SOURCE:
┌────────
03/04/2014
Vient de paraître dans le cadre des 19èmes Controverses Européennes de Marciac

« Le droit de l’environnement manque de dents pour mordre ».

Qu’est-ce que les normes transforment, nous demandions-nous tout au long de la journée du 31 juillet 2013, lors des dernières Controverses Européennes de Marciac ? Après avoir analysé la manière dont se fabriquent celles-ci, exemples à l’appui, et avoir abordé leurs dimensions idéologiques, voilà qu’avec Sandrine Maljean-Dubois, directrice du Centre d’études et de recherches internationales et communautaires (UMR Cnrs-Université d’Aix Marseille), nous nous interrogions sur les enjeux de leur mise en œuvre. Où l’on comprend que, décidément, la complexité du domaine environnemental nécessite que les juristes s’en mêlent.
└────────
JEU DE DONNÉES:
┌────────
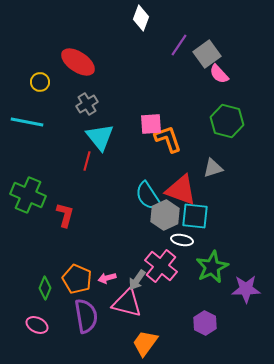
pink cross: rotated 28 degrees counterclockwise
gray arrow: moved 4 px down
└────────
TRAVAIL À FAIRE:
• 1. Répondez aux questions suivantes d'après le texte sur les Controverses de Marciac.
(a) À quelle date s'est tenue la journée des dernières Controverses Européennes de Marciac ?
(b) Quelle fonction occupe Sandrine Maljean-Dubois ?
(c) Selon la phrase entre guillemets, de quoi le droit de l'environnement manque-t-il ?
• 2. Extrayez du texte sur les Controverses de Marciac le passage commençant par « Qu’est-ce que les » et se terminant par « juristes s’en mêlent. ».

CORRIGÉS PAR TÂCHE:
• 1.
(a) Le 31 juillet 2013.
(b) Elle est directrice du Centre d'études et de recherches internationales et communautaires (UMR Cnrs-Université d'Aix Marseille).
(c) Il manque de dents pour mordre.

• 2.
Qu’est-ce que les normes transforment, nous demandions-nous tout au long de la journée du 31 juillet 2013, lors des dernières Controverses Européennes de Marciac ? Après avoir analysé la manière dont se fabriquent celles-ci, exemples à l’appui, et avoir abordé leurs dimensions idéologiques, voilà qu’avec Sandrine Maljean-Dubois, directrice du Centre d’études et de recherches internationales et communautaires (UMR Cnrs-Université d’Aix Marseille), nous nous interrogions sur les enjeux de leur mise en œuvre. Où l’on comprend que, décidément, la complexité du domaine environnemental nécessite que les juristes s’en mêlent.